[Exercise goal]: From the entries below, return only the lines starting at the one that contains "Gelbe Seiten als Alexa Skill" and ending at the one that contains "Une bague Tiffany", exactly as they stand.

[Data]:

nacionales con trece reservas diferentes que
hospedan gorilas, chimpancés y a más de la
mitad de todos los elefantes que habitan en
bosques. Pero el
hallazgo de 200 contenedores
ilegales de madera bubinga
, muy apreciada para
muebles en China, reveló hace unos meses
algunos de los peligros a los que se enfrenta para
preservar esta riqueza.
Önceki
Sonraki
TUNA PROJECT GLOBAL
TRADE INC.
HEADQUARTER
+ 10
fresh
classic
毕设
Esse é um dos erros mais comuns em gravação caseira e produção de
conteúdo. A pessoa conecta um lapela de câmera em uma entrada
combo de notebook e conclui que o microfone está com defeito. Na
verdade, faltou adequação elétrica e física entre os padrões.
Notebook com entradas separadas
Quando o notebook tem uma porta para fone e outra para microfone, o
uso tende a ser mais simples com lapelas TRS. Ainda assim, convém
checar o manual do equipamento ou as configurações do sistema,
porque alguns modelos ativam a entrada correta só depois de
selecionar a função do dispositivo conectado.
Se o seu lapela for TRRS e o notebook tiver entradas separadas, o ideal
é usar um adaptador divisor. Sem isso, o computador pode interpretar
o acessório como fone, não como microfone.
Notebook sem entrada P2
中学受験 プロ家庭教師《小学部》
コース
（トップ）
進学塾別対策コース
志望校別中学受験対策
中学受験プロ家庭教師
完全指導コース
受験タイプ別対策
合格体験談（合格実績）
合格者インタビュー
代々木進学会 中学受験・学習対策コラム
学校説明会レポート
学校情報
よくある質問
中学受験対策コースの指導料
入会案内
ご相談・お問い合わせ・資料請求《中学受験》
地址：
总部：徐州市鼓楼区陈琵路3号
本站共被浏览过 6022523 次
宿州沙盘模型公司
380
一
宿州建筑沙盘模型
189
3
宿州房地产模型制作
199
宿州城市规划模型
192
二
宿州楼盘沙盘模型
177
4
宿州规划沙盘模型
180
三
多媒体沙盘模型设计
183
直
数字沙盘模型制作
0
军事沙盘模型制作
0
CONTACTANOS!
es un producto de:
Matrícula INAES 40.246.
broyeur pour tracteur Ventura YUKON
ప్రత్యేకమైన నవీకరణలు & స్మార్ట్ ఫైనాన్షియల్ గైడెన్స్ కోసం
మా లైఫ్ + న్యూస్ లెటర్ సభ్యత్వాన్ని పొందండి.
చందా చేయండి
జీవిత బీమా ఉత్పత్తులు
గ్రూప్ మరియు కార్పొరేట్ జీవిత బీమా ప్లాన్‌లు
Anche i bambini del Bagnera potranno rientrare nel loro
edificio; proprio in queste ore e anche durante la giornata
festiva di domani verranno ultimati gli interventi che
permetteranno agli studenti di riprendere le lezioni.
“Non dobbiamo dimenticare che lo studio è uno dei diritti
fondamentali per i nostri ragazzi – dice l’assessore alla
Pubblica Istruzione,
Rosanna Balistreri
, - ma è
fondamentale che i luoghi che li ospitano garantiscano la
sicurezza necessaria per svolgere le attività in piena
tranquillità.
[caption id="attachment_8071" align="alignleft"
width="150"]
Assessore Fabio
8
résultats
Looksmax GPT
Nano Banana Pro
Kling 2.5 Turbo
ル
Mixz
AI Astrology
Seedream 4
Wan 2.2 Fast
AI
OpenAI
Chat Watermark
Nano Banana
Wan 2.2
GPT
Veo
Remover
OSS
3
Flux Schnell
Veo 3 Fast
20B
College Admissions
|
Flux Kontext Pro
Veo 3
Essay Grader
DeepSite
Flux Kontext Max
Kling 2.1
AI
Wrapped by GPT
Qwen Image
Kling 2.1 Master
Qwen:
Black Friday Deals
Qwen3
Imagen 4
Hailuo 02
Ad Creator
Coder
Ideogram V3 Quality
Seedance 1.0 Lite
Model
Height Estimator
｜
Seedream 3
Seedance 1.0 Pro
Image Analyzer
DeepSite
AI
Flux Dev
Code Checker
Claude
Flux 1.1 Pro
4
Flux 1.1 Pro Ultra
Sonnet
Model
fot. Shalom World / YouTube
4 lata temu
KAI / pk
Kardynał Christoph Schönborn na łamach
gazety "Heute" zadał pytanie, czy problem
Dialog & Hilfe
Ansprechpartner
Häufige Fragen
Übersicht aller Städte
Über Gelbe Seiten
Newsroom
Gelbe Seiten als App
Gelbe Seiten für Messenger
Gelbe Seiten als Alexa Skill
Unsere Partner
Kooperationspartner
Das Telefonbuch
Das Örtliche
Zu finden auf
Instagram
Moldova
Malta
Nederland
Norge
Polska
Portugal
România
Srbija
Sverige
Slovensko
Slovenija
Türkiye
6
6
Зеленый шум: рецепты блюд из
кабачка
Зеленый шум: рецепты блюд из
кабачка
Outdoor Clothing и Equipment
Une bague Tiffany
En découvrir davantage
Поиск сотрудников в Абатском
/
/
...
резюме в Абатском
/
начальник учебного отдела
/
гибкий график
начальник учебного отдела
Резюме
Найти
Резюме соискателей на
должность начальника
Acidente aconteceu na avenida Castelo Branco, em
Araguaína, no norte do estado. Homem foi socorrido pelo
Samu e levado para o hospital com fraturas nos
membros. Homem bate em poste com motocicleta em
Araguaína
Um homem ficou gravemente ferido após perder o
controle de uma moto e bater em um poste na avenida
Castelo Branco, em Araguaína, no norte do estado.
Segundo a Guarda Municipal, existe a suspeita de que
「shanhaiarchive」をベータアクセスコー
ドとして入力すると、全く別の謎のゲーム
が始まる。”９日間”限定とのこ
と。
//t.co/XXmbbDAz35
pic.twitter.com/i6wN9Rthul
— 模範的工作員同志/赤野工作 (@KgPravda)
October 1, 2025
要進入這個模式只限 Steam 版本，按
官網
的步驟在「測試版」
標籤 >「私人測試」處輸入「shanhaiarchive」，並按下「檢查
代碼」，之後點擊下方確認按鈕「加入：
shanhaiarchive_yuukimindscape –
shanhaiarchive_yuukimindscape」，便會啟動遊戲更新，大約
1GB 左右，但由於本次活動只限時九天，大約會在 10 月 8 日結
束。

[Task output]:
Gelbe Seiten als Alexa Skill
Unsere Partner
Kooperationspartner
Das Telefonbuch
Das Örtliche
Zu finden auf
Instagram
Moldova
Malta
Nederland
Norge
Polska
Portugal
România
Srbija
Sverige
Slovensko
Slovenija
Türkiye
6
6
Зеленый шум: рецепты блюд из
кабачка
Зеленый шум: рецепты блюд из
кабачка
Outdoor Clothing и Equipment
Une bague Tiffany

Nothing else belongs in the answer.